Engineer Reveals that Humans Can Observe Elusive Space-Time Structure Deformation Because the Universe “Sings”

Ted Sinoski BSc(EE), MSc(ME), MBA, an independent engineer, researcher, and violinist, has conducted independent research and discovered a unique way to “see” the structure of three-dimensional space (distortion) using sound. Tapping on and manipulating a small flat surface as a "probe," one can detect the manifestation of the space structure in three dimensions.

The engineer found that searching through a tapping technique, in organized patterns and with small steps on a surface while listening, Sinoski revealed recurring observations of four consecutive “pitch points.” When the source of the space non-uniformity is changed, or oscillated, with time, the space structure changes accordingly.

An observer of the space time structure can experience these louder “pitch point” sounds with differing characteristic pitches, which always sound as if separated by what is defined in music as 5ths, notes separated by five other notes. Surprisingly, even during different experimental situations, only a handful of characteristic patterns will be observed to recur because the "pitch sense vectors" have preferred directions.
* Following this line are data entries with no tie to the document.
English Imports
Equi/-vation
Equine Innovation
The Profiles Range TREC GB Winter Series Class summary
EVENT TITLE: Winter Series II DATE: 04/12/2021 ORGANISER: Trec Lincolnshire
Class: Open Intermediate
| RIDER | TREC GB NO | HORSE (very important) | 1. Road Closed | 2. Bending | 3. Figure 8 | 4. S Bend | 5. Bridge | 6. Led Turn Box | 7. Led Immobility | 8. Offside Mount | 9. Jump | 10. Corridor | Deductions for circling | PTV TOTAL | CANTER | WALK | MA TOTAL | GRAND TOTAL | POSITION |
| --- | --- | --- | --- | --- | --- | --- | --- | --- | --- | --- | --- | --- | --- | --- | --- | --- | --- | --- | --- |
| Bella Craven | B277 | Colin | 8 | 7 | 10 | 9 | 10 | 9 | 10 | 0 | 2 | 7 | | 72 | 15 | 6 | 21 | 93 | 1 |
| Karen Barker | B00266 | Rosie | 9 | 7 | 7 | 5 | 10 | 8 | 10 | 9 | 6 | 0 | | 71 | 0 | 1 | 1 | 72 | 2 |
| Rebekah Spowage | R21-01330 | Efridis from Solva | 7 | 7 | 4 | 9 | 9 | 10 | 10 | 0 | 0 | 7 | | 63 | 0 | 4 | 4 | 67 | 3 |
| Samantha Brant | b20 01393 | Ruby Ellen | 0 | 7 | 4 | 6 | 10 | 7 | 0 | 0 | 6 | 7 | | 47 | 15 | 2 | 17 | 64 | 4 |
“This incredible technique allows the space-time structure to be visualized experimentally for the first time,” said Sinoski. “The area around the pitch points also feels ‘stiffer’ when tapped. It requires just a wax marker or grease pencil, a flat smooth surface, such as acrylic and careful listening."

Sinoski, a professional engineer (EE, ME) and computer programmer, has invested many years of research into this discovery. He explained, “Seeing universal space-time is quite different from the suppositions that have been made in the past. The phenomenon is a sort of soliton surface acoustic wave that has to date gone unnoticed.”
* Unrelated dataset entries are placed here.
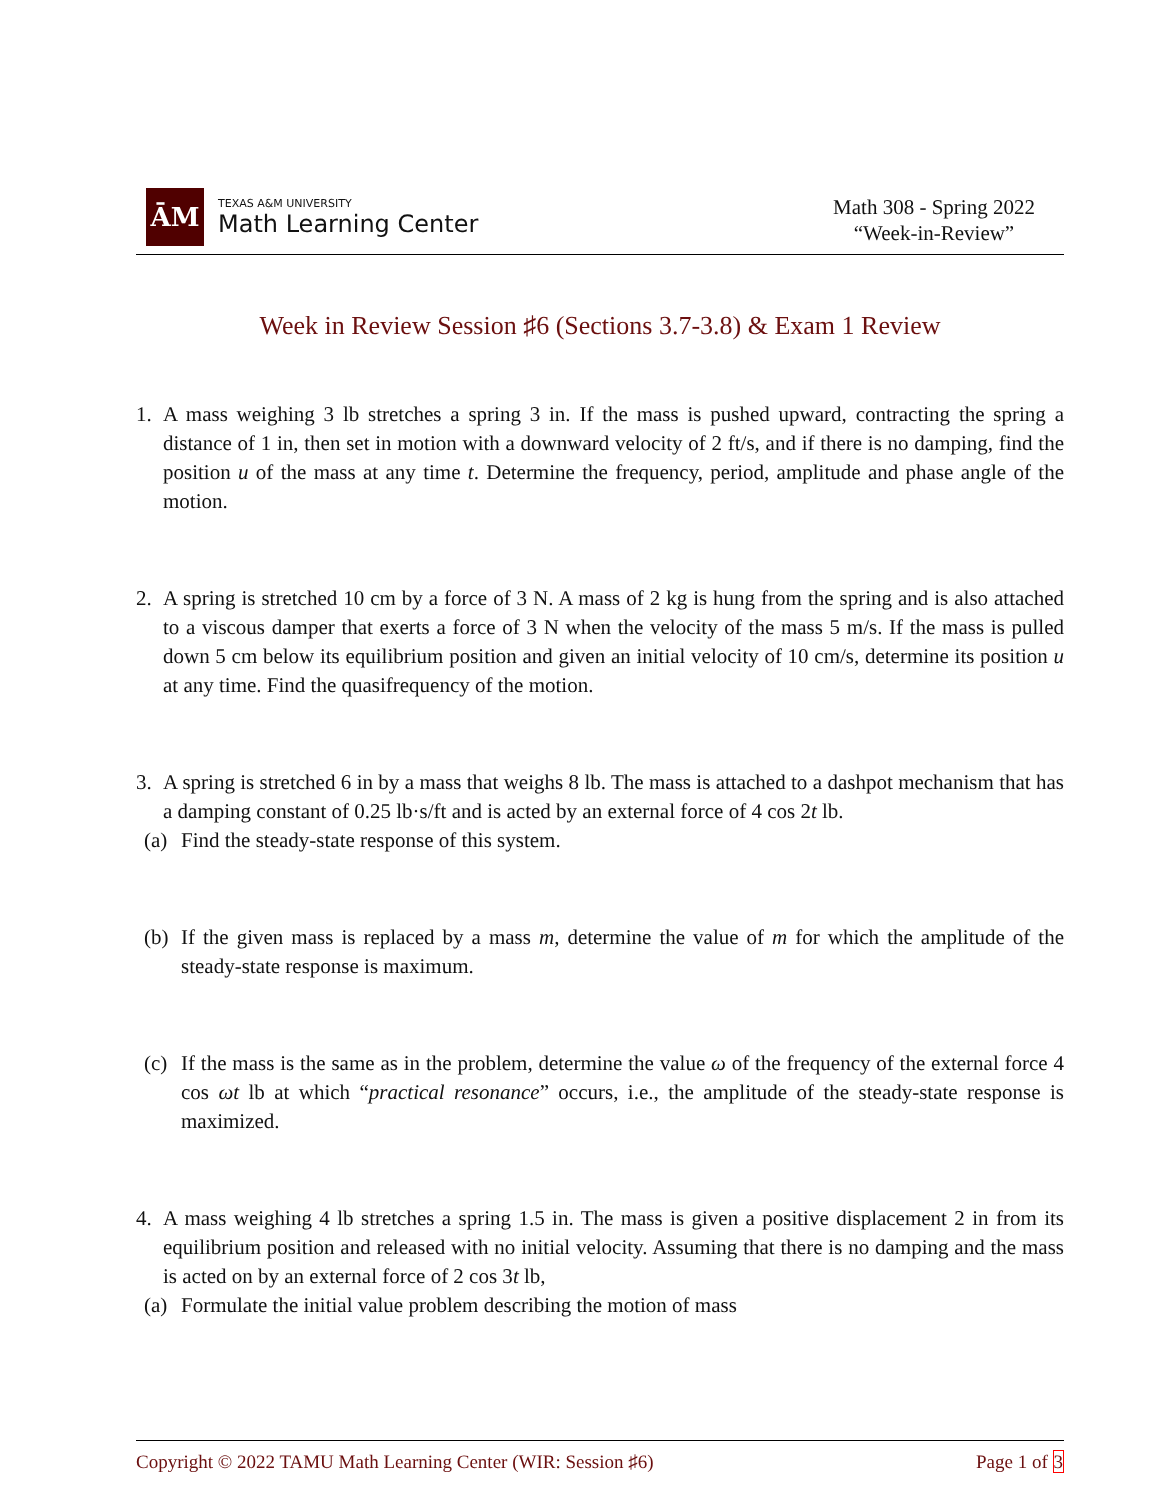ĀM
TEXAS A&M UNIVERSITY
Math Learning Center
Math 308 - Spring 2022
“Week-in-Review”
Week in Review Session ♯6 (Sections 3.7-3.8) & Exam 1 Review
1. A mass weighing 3 lb stretches a spring 3 in. If the mass is pushed upward, contracting the spring a distance of 1 in, then set in motion with a downward velocity of 2 ft/s, and if there is no damping, find the position u of the mass at any time t. Determine the frequency, period, amplitude and phase angle of the motion.
2. A spring is stretched 10 cm by a force of 3 N. A mass of 2 kg is hung from the spring and is also attached to a viscous damper that exerts a force of 3 N when the velocity of the mass 5 m/s. If the mass is pulled down 5 cm below its equilibrium position and given an initial velocity of 10 cm/s, determine its position u at any time. Find the quasifrequency of the motion.
3. A spring is stretched 6 in by a mass that weighs 8 lb. The mass is attached to a dashpot mechanism that has a damping constant of 0.25 lb·s/ft and is acted by an external force of 4 cos 2t lb.
(a) Find the steady-state response of this system.
(b) If the given mass is replaced by a mass m, determine the value of m for which the amplitude of the steady-state response is maximum.
(c) If the mass is the same as in the problem, determine the value ω of the frequency of the external force 4 cos ωt lb at which “practical resonance” occurs, i.e., the amplitude of the steady-state response is maximized.
4. A mass weighing 4 lb stretches a spring 1.5 in. The mass is given a positive displacement 2 in from its equilibrium position and released with no initial velocity. Assuming that there is no damping and the mass is acted on by an external force of 2 cos 3t lb,
(a) Formulate the initial value problem describing the motion of mass
Copyright © 2022 TAMU Math Learning Center (WIR: Session ♯6) Page 1 of 3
Sinoski demonstrates tapping on a surface to reveal pitch sense vectors. “What's going on?” said Sinoski. “Try tapping on a desktop or a wall inside a house with your knuckles. You may notice that the sound of the impact, a kind of thud changes from location to location, but you do not notice a discernable pattern. That is because of ‘spatial aliasing.’” 

He continued, “The size of the impact area and the distance between impacts is too large to hear the detail in the sound that is present. Now try tapping in smaller steps of 1/32" or 1 mm, with the point of a pencil. The sound pattern is discernable. The pitch points are not pure tones but there is an identifiable, subtle change in perceived pitch and loudness, the same as when you tap with your knuckles.”

This discovery has many potential applications in engineering, science and the arts.  

For example, Sinoski, also an amateur violinist, uses this discovery to "re-voice" violins and other musical instruments, greatly improving their tone and playability.